Considering all of the other requirements listed above, that leaves us with only two candidates: Governor Bob McDonnell and Senator Jon Kyl.
But McDonnell would, as stated above, cost Romney the election, so that leaves us only with Jon Kyl, recently suggested by a CFIF analyst, who says Romney should move Kyl to the top of his list of VP candidates. Mr Hillyer himself has been very sympathetic towards the Kyl option for the same reasons.
Kyl (R-AZ) is one of the Senate’s staunchest conservatives, always scoring at or near 100% in annual ACU ratings, placing him in the same class with Jim Inhofe, Jim DeMint, Tom Coburn, and the freshman Tea Party Senators elected last year: Paul, Lee, Johnson, and Rubio.
Kyl has been leading the Republican opposition to the Obama Administration’s dangerous foreign policy initiatives, including the New START treaty, the pending sellout to the Russians on missile defense, and now, the Law of the Sea Treaty. His commitment to a strong defense is hard to doubt.
Moreover, Kyl has also recently devoted time to explain why building a strong national defense, and protecting it against savage cuts, is not a Big Government policy and is fully consistent with conservatism, including its Limited Government Principle. This is important, because recently some libertarians masquerading as conservatives have been trying to portray this as a Big Government policy and its proponents as Big Government neocons. Kyl would educate the public, including young conservatives, about the facts, and would therefore prevent the conservative movement from being taken over by leftist libertarians. Using facts, logic, and reason, he would utterly belie libertarians’ claims.
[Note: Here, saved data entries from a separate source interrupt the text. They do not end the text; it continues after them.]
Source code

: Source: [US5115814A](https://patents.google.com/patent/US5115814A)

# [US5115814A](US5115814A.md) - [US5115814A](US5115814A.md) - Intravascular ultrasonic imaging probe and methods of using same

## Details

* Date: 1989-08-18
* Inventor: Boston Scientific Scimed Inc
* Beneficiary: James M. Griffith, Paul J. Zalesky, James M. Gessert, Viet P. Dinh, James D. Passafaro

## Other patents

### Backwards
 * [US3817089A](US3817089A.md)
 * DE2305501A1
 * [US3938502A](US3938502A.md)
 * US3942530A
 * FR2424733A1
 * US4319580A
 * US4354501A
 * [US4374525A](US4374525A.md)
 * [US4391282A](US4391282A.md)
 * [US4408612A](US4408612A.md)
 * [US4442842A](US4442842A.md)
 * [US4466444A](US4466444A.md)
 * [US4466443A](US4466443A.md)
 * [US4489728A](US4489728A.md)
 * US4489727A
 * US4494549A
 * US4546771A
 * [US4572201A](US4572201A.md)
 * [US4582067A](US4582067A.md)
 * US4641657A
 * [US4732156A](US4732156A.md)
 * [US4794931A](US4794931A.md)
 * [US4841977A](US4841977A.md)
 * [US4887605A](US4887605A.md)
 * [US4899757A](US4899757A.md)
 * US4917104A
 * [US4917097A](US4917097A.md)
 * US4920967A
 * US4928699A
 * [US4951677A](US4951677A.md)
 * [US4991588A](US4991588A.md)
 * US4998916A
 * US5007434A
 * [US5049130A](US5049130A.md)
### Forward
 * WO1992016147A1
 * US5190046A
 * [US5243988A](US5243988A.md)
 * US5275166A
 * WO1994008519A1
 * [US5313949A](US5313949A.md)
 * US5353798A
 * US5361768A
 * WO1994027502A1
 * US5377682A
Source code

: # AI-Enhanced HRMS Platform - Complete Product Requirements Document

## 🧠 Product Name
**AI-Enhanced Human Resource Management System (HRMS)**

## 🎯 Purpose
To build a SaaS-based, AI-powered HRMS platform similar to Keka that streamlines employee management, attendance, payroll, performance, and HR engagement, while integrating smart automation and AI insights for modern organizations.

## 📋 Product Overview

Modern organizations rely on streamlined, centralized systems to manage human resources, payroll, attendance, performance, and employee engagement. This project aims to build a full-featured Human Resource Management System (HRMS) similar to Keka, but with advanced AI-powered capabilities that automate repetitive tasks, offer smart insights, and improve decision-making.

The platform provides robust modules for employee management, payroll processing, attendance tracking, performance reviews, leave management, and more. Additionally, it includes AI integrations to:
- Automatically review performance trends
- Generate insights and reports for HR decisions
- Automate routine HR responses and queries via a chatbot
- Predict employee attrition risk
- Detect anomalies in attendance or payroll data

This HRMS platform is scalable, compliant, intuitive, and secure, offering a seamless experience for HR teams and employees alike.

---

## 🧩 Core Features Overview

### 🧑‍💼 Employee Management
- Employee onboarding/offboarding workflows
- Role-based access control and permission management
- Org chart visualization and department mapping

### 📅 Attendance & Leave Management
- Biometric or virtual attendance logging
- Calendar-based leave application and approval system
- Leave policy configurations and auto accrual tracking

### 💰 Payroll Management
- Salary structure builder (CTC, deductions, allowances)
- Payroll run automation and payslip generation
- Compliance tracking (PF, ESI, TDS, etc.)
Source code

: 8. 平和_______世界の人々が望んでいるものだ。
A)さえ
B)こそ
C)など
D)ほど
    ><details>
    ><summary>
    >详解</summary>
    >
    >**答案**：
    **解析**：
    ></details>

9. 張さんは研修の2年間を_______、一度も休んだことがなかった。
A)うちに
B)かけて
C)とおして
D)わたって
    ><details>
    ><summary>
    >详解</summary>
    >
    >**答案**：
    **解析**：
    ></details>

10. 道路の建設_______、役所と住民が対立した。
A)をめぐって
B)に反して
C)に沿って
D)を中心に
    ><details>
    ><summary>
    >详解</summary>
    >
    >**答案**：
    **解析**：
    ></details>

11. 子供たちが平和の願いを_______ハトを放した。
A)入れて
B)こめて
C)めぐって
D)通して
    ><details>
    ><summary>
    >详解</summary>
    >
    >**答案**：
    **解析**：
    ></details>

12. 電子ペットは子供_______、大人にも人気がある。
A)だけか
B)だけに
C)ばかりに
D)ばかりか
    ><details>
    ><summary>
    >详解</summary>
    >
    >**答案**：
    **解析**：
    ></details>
And as a longtime Senator and the current Republican Whip/vote counter, i.e. the second-ranking Republican in the Senate, Kyl is intimately familiar with the ways of Washington (an absolutely crucial trait if you want conservative policies to get enacted, especially when you’re nominating an outsider like Romney), yet not tainted in the least by the Beltway – he has never sold out conservative principles.
Last, but not least, Kyl has no presidential ambitions of his own, and if elected, would not pander to anyone nor fight inside the future Romney Administration against anyone who does dream of being President. If he’s chosen and accepts, being Vice President will be his last service to the Nation.
So let’s sum up:
Is Jon Kyl conservative? Yes.
Does he have experience of serving in high-profile jobs? Yes.
Does he make up for Romney’s biggest weakness (foreign and defense issues)? Yes.
Would he help Mitt Romney win the election? Yes.
Would he be ready to take over the office of President anytime, should Mitt Romney die, become incapacitated, or resign? Yes.
Is he familiar with the ways of Washington? Yes.
Would he help advance conservative policies through the Congress and the future Romney Administration? Yes.
As you can see, Kyl checks all boxes. He fulfills all criteria that a good Republican Vice Presidential nominee must meet. Unless Kyl suddenly commits an apostasy against conservatism – something that he has not done during his 25 years in Congress – Romney should pick him for Vice President.